Requirements
• a. In the passage on the SGS/SCN stations, which company won the right in 2003 to broadcast a second station in the same licence area?
• b. Return the portion of the passage on the SGS/SCN stations starting at "Prior to 2004, GTS/BKN" and ending at "branded as 10.".

Document extract
SGS/SCN are Australian regional television stations serving the Spencer Gulf of South Australia and the Broken Hill area of New South Wales, owned by Southern Cross Austereo. The station is based in Port Pirie, South Australia with satellite offices in Broken Hill, Port Augusta, Whyalla and Port Lincoln, and studio and playout facilities based in Canberra.

Prior to 2004, GTS/BKN were the only regional commercial stations servicing the Spencer Gulf and Broken Hill areas. They broadcast a selection of content, 'cherry-picked' from the three metropolitan networks Seven, Nine and Ten. GTS/BKN remained among the few stations that continued to 'cherry-pick' content following aggregation in the 1980s, though after 2000 it began to favour content from Seven due to its ownership by Seven affiliate Southern Cross Television. In 2003, Spencer Gulf Telecasters won the right to broadcast a second station in the same licence area, and in January 2004, SGS/SCN were launched as a Ten-affiliated station, branded as 10.

Material provided

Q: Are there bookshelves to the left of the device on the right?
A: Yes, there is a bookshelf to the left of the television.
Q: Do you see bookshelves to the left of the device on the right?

Solution list
• a. Spencer Gulf Telecasters won that right in 2003.

• b.
Prior to 2004, GTS/BKN were the only regional commercial stations servicing the Spencer Gulf and Broken Hill areas. They broadcast a selection of content, 'cherry-picked' from the three metropolitan networks Seven, Nine and Ten. GTS/BKN remained among the few stations that continued to 'cherry-pick' content following aggregation in the 1980s, though after 2000 it began to favour content from Seven due to its ownership by Seven affiliate Southern Cross Television. In 2003, Spencer Gulf Telecasters won the right to broadcast a second station in the same licence area, and in January 2004, SGS/SCN were launched as a Ten-affiliated station, branded as 10.